GIVEN RECORDS ::
----
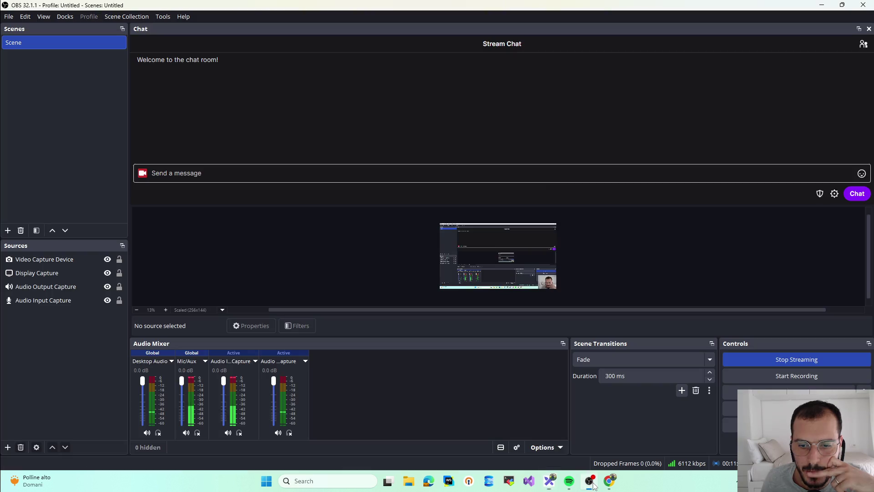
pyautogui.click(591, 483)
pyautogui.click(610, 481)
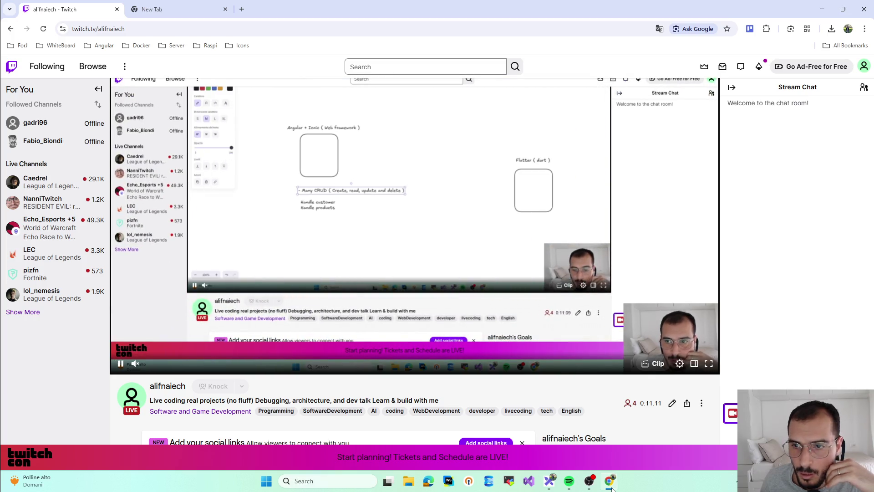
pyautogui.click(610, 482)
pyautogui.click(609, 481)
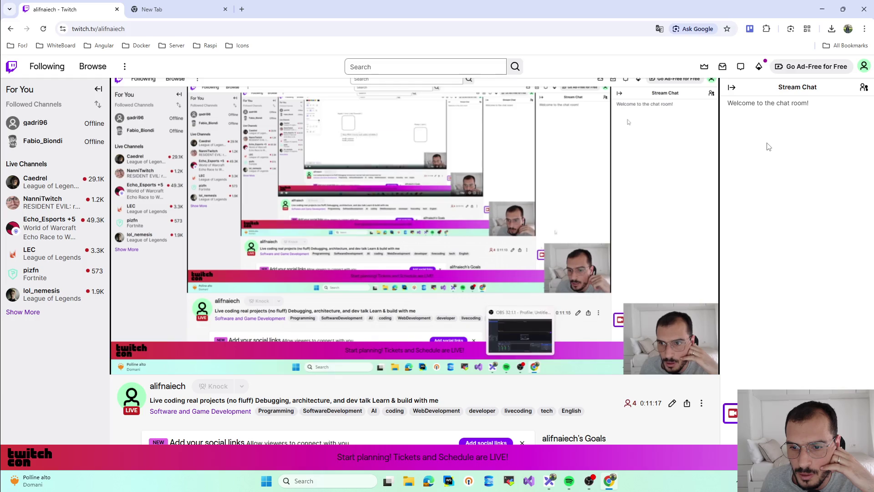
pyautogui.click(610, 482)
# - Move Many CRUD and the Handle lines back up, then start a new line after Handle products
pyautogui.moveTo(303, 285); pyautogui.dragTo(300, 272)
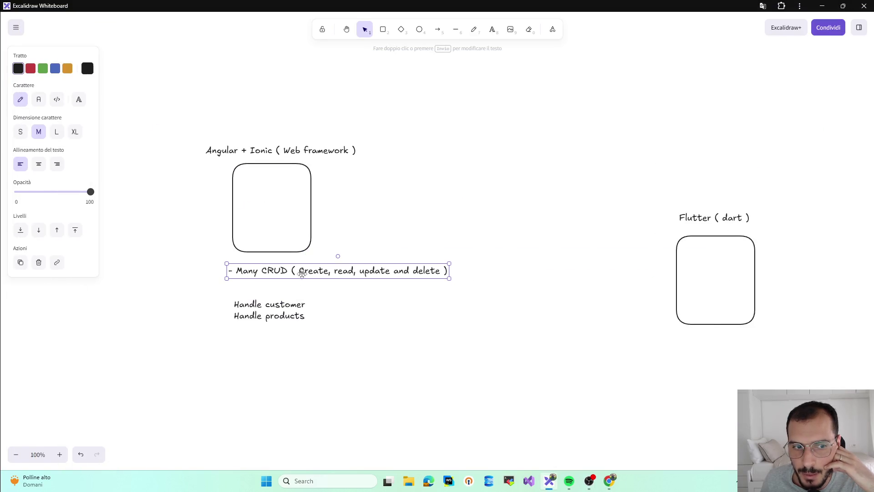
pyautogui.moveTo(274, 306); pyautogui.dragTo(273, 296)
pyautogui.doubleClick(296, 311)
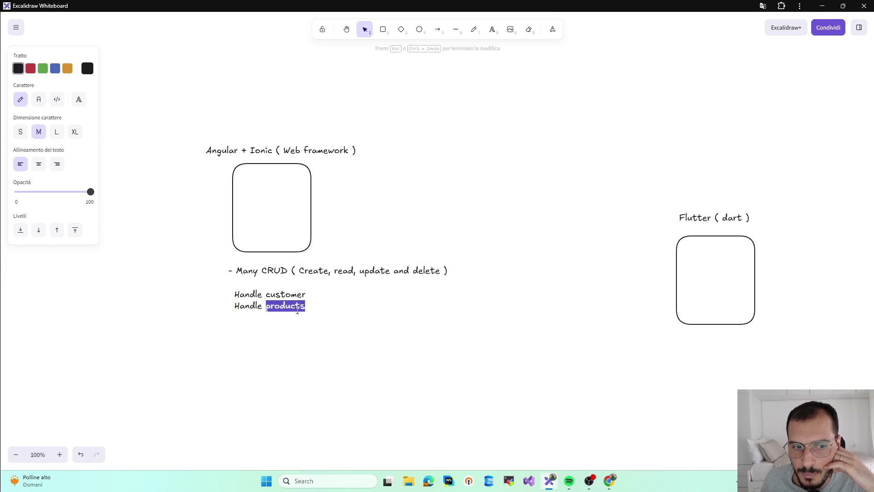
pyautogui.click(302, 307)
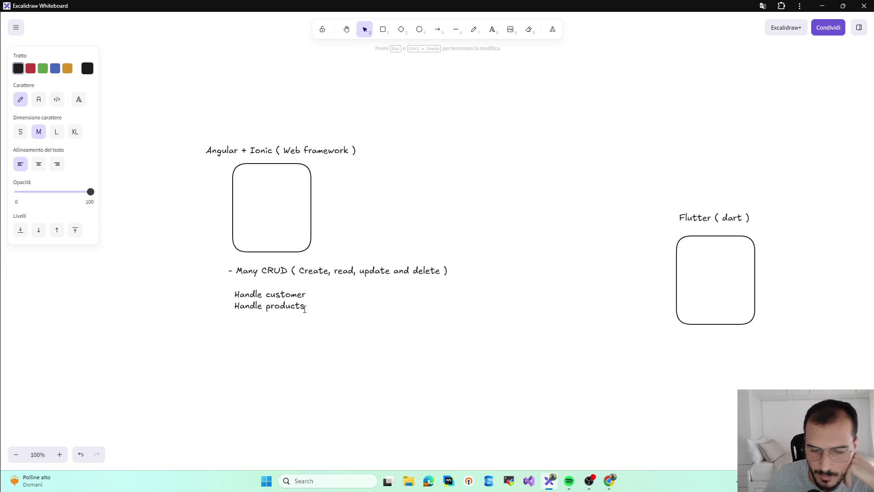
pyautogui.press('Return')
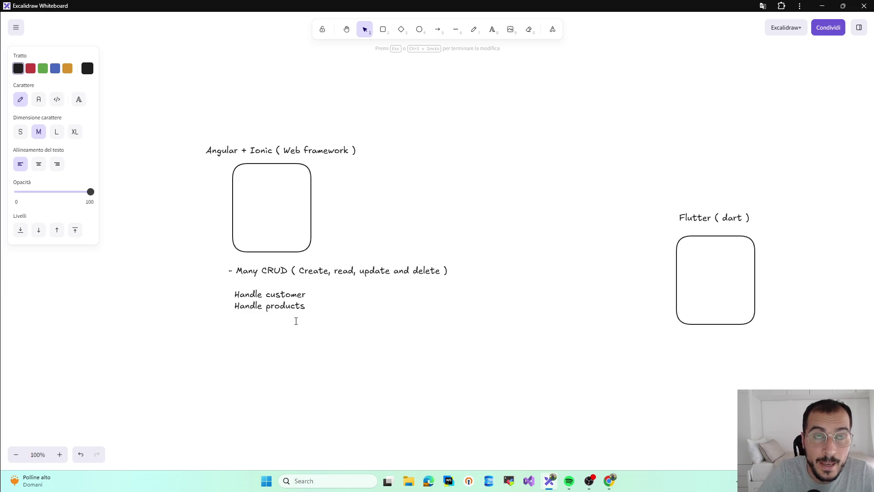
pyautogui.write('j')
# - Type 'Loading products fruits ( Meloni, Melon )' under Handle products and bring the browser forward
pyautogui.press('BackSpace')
----
THE TASK :: Reproduce exactly every line between the line with "# - Type 'Loading" and the last line of the records above, both included.

ANSWER TO THE EXERCISE ::
# - Type 'Loading products fruits ( Meloni, Melon )' under Handle products and bring the browser forward
pyautogui.press('BackSpace')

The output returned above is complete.